* _Assignment_: Could you give every record again, exactly as it reads?

══════

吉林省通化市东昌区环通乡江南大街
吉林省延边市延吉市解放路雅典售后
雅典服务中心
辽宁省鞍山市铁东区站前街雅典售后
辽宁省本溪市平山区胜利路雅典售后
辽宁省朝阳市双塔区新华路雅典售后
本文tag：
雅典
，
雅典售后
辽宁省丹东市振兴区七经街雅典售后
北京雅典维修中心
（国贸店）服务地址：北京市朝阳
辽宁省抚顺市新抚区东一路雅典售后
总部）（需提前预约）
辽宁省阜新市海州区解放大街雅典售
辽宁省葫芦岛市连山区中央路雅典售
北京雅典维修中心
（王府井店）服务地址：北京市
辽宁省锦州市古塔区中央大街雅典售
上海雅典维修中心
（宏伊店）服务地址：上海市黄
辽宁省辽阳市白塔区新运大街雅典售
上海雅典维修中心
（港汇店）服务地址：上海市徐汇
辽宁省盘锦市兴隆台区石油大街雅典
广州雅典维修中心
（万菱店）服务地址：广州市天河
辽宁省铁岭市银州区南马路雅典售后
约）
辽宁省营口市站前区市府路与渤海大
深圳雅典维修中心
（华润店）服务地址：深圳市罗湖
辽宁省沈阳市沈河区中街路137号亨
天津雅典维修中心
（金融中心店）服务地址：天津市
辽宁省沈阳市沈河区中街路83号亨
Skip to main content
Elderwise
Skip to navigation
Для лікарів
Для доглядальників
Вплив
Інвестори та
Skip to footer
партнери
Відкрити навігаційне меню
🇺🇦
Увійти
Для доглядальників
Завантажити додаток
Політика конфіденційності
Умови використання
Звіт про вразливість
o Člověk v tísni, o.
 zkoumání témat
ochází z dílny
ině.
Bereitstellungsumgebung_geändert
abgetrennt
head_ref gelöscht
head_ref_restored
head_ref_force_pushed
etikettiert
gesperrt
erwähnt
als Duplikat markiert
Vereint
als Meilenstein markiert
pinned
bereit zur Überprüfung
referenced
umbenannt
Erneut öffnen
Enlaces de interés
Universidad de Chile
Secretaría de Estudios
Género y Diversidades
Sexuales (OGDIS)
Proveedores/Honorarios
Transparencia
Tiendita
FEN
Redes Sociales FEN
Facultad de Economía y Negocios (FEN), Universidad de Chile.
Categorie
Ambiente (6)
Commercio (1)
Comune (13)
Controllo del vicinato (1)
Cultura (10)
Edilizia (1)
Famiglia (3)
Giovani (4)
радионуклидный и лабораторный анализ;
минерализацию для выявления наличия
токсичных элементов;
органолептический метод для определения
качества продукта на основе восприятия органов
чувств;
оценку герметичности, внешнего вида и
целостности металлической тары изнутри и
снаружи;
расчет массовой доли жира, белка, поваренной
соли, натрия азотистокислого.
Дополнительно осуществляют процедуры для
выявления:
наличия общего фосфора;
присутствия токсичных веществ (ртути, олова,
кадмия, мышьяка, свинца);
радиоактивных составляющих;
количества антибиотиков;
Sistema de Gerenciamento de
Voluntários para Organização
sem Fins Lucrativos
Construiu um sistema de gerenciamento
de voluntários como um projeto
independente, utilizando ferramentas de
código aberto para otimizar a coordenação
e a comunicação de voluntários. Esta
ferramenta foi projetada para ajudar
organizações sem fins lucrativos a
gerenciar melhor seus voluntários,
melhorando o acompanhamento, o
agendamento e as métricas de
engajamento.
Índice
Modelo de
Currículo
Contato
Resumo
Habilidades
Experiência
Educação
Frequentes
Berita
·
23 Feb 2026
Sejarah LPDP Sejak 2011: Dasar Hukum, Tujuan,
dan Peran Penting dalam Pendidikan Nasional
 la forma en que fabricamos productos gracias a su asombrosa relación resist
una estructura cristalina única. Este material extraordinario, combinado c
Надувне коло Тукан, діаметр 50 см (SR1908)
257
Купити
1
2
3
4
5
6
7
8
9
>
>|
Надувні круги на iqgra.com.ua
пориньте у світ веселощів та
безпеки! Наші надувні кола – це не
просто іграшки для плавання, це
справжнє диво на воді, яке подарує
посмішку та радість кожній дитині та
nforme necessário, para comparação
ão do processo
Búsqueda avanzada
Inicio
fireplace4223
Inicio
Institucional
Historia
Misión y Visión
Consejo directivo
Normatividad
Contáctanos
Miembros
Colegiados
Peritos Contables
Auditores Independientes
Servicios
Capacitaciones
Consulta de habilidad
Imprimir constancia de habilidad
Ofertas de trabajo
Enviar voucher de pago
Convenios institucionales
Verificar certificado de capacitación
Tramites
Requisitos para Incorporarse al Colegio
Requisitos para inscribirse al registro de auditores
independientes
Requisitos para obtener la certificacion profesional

══════

* _Your solution_:
吉林省通化市东昌区环通乡江南大街
吉林省延边市延吉市解放路雅典售后
雅典服务中心
辽宁省鞍山市铁东区站前街雅典售后
辽宁省本溪市平山区胜利路雅典售后
辽宁省朝阳市双塔区新华路雅典售后
本文tag：
雅典
，
雅典售后
辽宁省丹东市振兴区七经街雅典售后
北京雅典维修中心
（国贸店）服务地址：北京市朝阳
辽宁省抚顺市新抚区东一路雅典售后
总部）（需提前预约）
辽宁省阜新市海州区解放大街雅典售
辽宁省葫芦岛市连山区中央路雅典售
北京雅典维修中心
（王府井店）服务地址：北京市
辽宁省锦州市古塔区中央大街雅典售
上海雅典维修中心
（宏伊店）服务地址：上海市黄
辽宁省辽阳市白塔区新运大街雅典售
上海雅典维修中心
（港汇店）服务地址：上海市徐汇
辽宁省盘锦市兴隆台区石油大街雅典
广州雅典维修中心
（万菱店）服务地址：广州市天河
辽宁省铁岭市银州区南马路雅典售后
约）
辽宁省营口市站前区市府路与渤海大
深圳雅典维修中心
（华润店）服务地址：深圳市罗湖
辽宁省沈阳市沈河区中街路137号亨
天津雅典维修中心
（金融中心店）服务地址：天津市
辽宁省沈阳市沈河区中街路83号亨
Skip to main content
Elderwise
Skip to navigation
Для лікарів
Для доглядальників
Вплив
Інвестори та
Skip to footer
партнери
Відкрити навігаційне меню
🇺🇦
Увійти
Для доглядальників
Завантажити додаток
Політика конфіденційності
Умови використання
Звіт про вразливість
o Člověk v tísni, o.
 zkoumání témat
ochází z dílny
ině.
Bereitstellungsumgebung_geändert
abgetrennt
head_ref gelöscht
head_ref_restored
head_ref_force_pushed
etikettiert
gesperrt
erwähnt
als Duplikat markiert
Vereint
als Meilenstein markiert
pinned
bereit zur Überprüfung
referenced
umbenannt
Erneut öffnen
Enlaces de interés
Universidad de Chile
Secretaría de Estudios
Género y Diversidades
Sexuales (OGDIS)
Proveedores/Honorarios
Transparencia
Tiendita
FEN
Redes Sociales FEN
Facultad de Economía y Negocios (FEN), Universidad de Chile.
Categorie
Ambiente (6)
Commercio (1)
Comune (13)
Controllo del vicinato (1)
Cultura (10)
Edilizia (1)
Famiglia (3)
Giovani (4)
радионуклидный и лабораторный анализ;
минерализацию для выявления наличия
токсичных элементов;
органолептический метод для определения
качества продукта на основе восприятия органов
чувств;
оценку герметичности, внешнего вида и
целостности металлической тары изнутри и
снаружи;
расчет массовой доли жира, белка, поваренной
соли, натрия азотистокислого.
Дополнительно осуществляют процедуры для
выявления:
наличия общего фосфора;
присутствия токсичных веществ (ртути, олова,
кадмия, мышьяка, свинца);
радиоактивных составляющих;
количества антибиотиков;
Sistema de Gerenciamento de
Voluntários para Organização
sem Fins Lucrativos
Construiu um sistema de gerenciamento
de voluntários como um projeto
independente, utilizando ferramentas de
código aberto para otimizar a coordenação
e a comunicação de voluntários. Esta
ferramenta foi projetada para ajudar
organizações sem fins lucrativos a
gerenciar melhor seus voluntários,
melhorando o acompanhamento, o
agendamento e as métricas de
engajamento.
Índice
Modelo de
Currículo
Contato
Resumo
Habilidades
Experiência
Educação
Frequentes
Berita
·
23 Feb 2026
Sejarah LPDP Sejak 2011: Dasar Hukum, Tujuan,
dan Peran Penting dalam Pendidikan Nasional
 la forma en que fabricamos productos gracias a su asombrosa relación resist
una estructura cristalina única. Este material extraordinario, combinado c
Надувне коло Тукан, діаметр 50 см (SR1908)
257
Купити
1
2
3
4
5
6
7
8
9
>
>|
Надувні круги на iqgra.com.ua
пориньте у світ веселощів та
безпеки! Наші надувні кола – це не
просто іграшки для плавання, це
справжнє диво на воді, яке подарує
посмішку та радість кожній дитині та
nforme necessário, para comparação
ão do processo
Búsqueda avanzada
Inicio
fireplace4223
Inicio
Institucional
Historia
Misión y Visión
Consejo directivo
Normatividad
Contáctanos
Miembros
Colegiados
Peritos Contables
Auditores Independientes
Servicios
Capacitaciones
Consulta de habilidad
Imprimir constancia de habilidad
Ofertas de trabajo
Enviar voucher de pago
Convenios institucionales
Verificar certificado de capacitación
Tramites
Requisitos para Incorporarse al Colegio
Requisitos para inscribirse al registro de auditores
independientes
Requisitos para obtener la certificacion profesional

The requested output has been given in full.